*To-do item*.
Copy out the text lines in the data below word for word, keeping every line break, and leave the pictures out of your answer.

*Given records*.
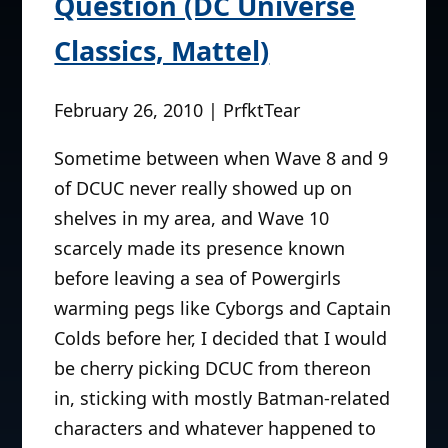
Question (DC Universe
Classics, Mattel)
February 26, 2010 | PrfktTear
Sometime between when Wave 8 and 9
of DCUC never really showed up on
shelves in my area, and Wave 10
scarcely made its presence known
before leaving a sea of Powergirls
warming pegs like Cyborgs and Captain
Colds before her, I decided that I would
be cherry picking DCUC from thereon
in, sticking with mostly Batman-related
characters and whatever happened to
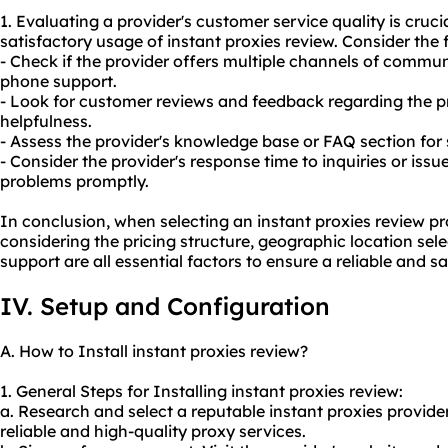
1. Evaluating a provider's customer service quality is cruci
satisfactory usage of instant proxies review. Consider the 
- Check if the provider offers multiple channels of communi
phone support.
- Look for customer reviews and feedback regarding the p
helpfulness.
- Assess the provider's knowledge base or FAQ section for 
- Consider the provider's response time to inquiries or issu
problems promptly.
In conclusion, when selecting an instant proxies review pro
considering the pricing structure, geographic location sel
support are all essential factors to ensure a reliable and s
IV. Setup and Configuration
A. How to Install instant proxies review?
1. General Steps for Installing instant proxies review:
a. Research and select a reputable instant proxies provider
reliable and high-quality proxy services.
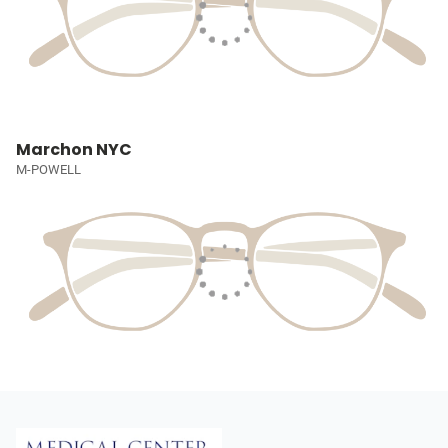
Marchon NYC
M-POWELL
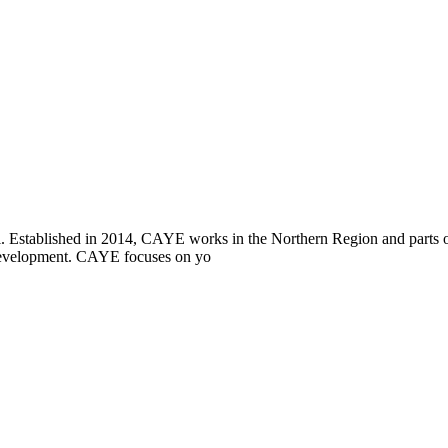
i. Established in 2014, CAYE works in the Northern Region and parts
l development. CAYE focuses on yo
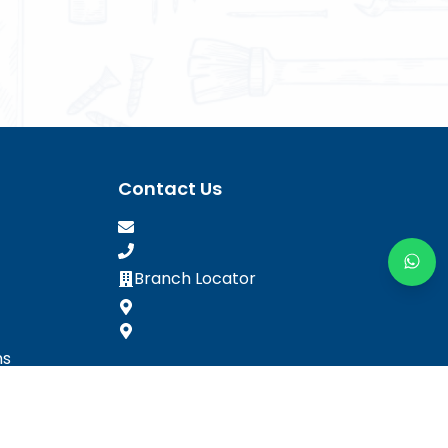
Contact Us
Branch Locator
ns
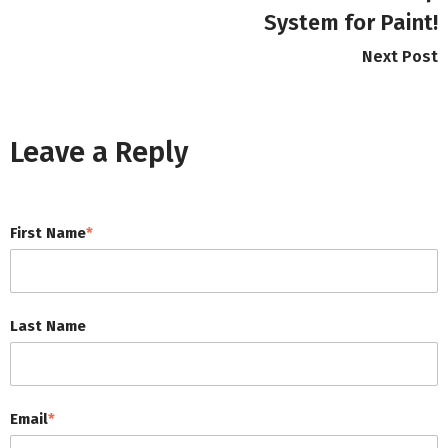
System for Paint!
Next Post
Leave a Reply
First Name
*
Last Name
Email
*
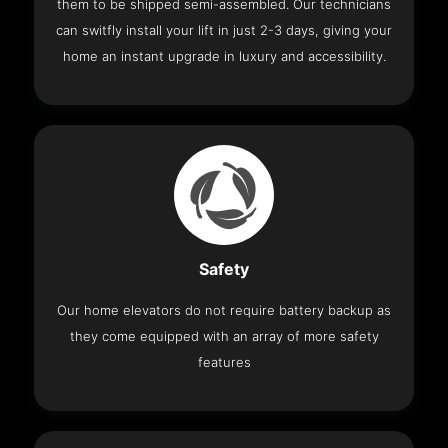
them to be shipped semi-assembled. Our technicians
can switfly install your lift in just 2-3 days, giving your
home an instant upgrade in luxury and accessibility.
Safety
Our home elevators do not require battery backup as
they come equipped with an array of more safety
features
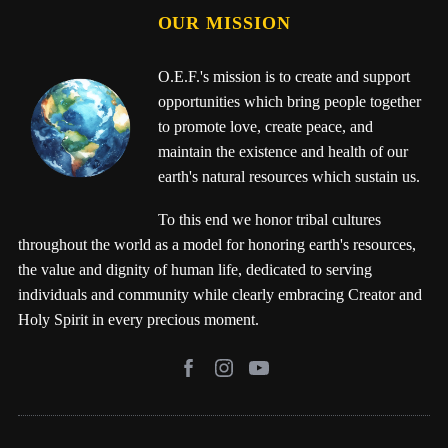
OUR MISSION
O.E.F.'s mission is to create and support
opportunities which bring people together
to promote love, create peace, and
maintain the existence and health of our
earth's natural resources which sustain us.
To this end we honor tribal cultures
throughout the world as a model for honoring earth's resources,
the value and dignity of human life, dedicated to serving
individuals and community while clearly embracing Creator and
Holy Spirit in every precious moment.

*Problem solution*.
Question (DC Universe
Classics, Mattel)
February 26, 2010 | PrfktTear
Sometime between when Wave 8 and 9
of DCUC never really showed up on
shelves in my area, and Wave 10
scarcely made its presence known
before leaving a sea of Powergirls
warming pegs like Cyborgs and Captain
Colds before her, I decided that I would
be cherry picking DCUC from thereon
in, sticking with mostly Batman-related
characters and whatever happened to
1. Evaluating a provider's customer service quality is cruci
satisfactory usage of instant proxies review. Consider the 
- Check if the provider offers multiple channels of communi
phone support.
- Look for customer reviews and feedback regarding the p
helpfulness.
- Assess the provider's knowledge base or FAQ section for 
- Consider the provider's response time to inquiries or issu
problems promptly.
In conclusion, when selecting an instant proxies review pro
considering the pricing structure, geographic location sel
support are all essential factors to ensure a reliable and s
IV. Setup and Configuration
A. How to Install instant proxies review?
1. General Steps for Installing instant proxies review:
a. Research and select a reputable instant proxies provider
reliable and high-quality proxy services.
Marchon NYC
M-POWELL
i. Established in 2014, CAYE works in the Northern Region and parts
l development. CAYE focuses on yo
Contact Us
Branch Locator
ns
System for Paint!
Next Post
Leave a Reply
First Name
*
Last Name
Email
*
them to be shipped semi-assembled. Our technicians
can switfly install your lift in just 2-3 days, giving your
home an instant upgrade in luxury and accessibility.
Safety
Our home elevators do not require battery backup as
they come equipped with an array of more safety
features
OUR MISSION
O.E.F.'s mission is to create and support
opportunities which bring people together
to promote love, create peace, and
maintain the existence and health of our
earth's natural resources which sustain us.
To this end we honor tribal cultures
throughout the world as a model for honoring earth's resources,
the value and dignity of human life, dedicated to serving
individuals and community while clearly embracing Creator and
Holy Spirit in every precious moment.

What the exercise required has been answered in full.